### Work to complete
For the data below, give the number of lines in which "also" occurs. Include nothing besides that number.

[Stored data entries]
##########
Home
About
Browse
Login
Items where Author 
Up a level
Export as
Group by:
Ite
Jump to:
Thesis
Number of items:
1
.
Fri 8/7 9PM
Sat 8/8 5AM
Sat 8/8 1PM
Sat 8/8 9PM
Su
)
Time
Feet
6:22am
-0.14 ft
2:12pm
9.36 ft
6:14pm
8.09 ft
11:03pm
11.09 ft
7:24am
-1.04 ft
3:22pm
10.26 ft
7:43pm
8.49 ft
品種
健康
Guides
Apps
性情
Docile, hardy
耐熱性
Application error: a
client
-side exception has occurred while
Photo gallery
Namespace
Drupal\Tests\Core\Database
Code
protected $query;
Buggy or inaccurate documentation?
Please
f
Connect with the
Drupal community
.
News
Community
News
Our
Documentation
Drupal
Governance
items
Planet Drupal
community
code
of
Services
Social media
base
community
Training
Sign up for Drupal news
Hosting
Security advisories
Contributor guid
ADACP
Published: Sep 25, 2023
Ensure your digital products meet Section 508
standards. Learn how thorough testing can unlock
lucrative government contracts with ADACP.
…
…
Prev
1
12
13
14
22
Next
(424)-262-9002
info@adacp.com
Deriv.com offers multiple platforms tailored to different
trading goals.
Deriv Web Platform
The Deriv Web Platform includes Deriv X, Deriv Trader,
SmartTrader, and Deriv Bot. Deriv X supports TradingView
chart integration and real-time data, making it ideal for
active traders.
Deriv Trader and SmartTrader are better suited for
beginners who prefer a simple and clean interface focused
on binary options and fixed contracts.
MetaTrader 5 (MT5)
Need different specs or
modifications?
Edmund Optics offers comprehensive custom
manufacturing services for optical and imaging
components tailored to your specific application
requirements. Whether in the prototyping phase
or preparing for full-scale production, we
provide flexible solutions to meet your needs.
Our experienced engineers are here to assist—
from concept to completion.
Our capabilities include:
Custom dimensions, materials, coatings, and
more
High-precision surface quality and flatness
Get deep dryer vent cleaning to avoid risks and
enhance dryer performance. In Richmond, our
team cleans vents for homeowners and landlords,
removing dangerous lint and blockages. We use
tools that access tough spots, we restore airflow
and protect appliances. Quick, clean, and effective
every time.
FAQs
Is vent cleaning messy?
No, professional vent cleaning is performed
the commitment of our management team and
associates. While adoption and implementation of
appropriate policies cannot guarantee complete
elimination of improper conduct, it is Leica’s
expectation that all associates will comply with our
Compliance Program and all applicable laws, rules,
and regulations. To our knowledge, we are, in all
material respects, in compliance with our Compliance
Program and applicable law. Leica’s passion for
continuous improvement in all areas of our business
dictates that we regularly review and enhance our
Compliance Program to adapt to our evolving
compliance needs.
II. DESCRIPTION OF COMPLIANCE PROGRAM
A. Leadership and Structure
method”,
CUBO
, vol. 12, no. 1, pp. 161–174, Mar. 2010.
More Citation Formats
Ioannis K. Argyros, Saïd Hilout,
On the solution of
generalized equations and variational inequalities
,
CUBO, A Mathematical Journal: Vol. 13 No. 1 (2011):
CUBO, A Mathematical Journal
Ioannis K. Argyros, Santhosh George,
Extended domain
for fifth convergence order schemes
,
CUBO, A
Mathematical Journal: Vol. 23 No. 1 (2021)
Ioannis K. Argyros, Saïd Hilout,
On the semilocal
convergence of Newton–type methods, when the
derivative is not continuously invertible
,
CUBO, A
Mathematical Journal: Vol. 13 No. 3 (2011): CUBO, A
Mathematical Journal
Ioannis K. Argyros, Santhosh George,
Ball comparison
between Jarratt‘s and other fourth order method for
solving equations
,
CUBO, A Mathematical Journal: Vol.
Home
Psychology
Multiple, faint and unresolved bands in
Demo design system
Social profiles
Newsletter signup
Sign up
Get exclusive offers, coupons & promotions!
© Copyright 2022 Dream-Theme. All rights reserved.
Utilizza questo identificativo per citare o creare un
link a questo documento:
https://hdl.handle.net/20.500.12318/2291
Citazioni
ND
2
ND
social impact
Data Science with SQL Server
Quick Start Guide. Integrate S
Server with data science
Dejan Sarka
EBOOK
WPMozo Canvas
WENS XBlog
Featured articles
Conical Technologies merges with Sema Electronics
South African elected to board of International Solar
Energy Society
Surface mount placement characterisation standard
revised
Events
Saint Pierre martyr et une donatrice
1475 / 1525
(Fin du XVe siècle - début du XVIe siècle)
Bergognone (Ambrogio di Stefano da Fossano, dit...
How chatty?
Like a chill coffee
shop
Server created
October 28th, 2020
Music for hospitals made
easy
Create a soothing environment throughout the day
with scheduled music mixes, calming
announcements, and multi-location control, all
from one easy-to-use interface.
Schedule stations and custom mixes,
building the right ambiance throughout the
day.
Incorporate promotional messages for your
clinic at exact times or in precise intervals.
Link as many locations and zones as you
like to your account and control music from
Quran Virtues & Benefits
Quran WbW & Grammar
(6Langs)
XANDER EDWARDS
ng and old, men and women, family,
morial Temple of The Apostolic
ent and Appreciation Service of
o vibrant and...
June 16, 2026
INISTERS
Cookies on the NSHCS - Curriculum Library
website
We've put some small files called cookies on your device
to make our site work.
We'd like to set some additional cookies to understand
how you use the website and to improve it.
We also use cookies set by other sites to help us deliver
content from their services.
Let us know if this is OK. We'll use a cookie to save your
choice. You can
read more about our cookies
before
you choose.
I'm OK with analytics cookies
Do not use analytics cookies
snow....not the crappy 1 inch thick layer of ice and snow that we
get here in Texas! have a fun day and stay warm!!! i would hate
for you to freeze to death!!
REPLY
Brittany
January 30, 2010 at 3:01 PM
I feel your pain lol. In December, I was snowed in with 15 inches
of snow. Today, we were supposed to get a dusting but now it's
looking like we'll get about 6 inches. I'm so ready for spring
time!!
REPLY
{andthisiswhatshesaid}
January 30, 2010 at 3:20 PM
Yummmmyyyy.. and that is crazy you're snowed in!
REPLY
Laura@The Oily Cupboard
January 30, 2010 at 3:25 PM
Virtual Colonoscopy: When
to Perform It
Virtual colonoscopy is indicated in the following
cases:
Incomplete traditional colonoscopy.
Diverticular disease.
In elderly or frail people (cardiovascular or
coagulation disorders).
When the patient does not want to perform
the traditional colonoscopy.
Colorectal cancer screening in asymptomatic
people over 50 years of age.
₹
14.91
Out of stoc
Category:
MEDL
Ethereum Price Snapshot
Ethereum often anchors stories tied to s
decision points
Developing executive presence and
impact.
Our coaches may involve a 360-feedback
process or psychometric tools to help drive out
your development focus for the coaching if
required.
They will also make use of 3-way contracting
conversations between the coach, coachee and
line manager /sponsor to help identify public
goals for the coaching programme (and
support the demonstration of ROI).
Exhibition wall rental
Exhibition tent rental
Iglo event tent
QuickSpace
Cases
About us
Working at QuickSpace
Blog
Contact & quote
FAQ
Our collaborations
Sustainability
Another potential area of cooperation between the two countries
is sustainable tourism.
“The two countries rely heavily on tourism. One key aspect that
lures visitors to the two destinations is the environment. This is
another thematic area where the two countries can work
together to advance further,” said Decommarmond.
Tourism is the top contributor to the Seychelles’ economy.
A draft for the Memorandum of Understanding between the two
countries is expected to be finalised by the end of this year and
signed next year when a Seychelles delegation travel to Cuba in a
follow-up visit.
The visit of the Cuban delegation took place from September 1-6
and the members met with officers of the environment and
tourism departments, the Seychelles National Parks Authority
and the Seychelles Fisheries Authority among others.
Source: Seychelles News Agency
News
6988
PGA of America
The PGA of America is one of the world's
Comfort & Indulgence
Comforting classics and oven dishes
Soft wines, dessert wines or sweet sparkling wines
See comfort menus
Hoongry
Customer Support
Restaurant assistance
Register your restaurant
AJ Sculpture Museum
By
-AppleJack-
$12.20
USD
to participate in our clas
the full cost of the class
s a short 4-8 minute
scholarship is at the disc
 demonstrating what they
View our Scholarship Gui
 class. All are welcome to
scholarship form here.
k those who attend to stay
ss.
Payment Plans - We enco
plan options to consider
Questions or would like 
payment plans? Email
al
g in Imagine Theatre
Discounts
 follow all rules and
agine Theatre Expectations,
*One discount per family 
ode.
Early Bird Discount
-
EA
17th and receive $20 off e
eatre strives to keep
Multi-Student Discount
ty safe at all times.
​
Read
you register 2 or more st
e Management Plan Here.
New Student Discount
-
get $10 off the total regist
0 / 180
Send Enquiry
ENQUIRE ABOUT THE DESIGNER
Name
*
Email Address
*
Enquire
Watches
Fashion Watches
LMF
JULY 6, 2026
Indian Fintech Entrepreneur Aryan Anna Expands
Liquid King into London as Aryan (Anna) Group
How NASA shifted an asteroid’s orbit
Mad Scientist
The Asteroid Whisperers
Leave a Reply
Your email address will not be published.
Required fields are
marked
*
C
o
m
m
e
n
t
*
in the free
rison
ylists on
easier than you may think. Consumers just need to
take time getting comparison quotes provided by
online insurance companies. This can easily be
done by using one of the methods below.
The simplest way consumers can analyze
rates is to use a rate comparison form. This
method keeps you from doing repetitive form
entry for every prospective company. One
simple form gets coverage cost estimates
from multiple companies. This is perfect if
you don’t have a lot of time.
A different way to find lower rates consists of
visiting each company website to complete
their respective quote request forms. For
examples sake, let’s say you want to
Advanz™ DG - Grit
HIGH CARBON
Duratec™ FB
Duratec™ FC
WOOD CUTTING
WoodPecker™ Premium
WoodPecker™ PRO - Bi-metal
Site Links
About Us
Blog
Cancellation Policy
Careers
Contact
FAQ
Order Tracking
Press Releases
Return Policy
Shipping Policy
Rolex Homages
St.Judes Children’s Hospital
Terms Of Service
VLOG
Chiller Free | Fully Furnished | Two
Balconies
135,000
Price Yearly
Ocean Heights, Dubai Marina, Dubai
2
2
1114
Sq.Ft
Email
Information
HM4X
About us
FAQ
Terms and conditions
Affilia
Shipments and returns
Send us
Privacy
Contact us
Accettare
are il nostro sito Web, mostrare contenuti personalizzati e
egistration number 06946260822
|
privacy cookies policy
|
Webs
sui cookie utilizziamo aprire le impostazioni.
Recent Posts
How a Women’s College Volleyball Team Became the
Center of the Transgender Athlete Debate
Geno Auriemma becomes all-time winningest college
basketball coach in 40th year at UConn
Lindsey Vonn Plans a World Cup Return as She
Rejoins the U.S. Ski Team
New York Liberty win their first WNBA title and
##########
### Result of the task
2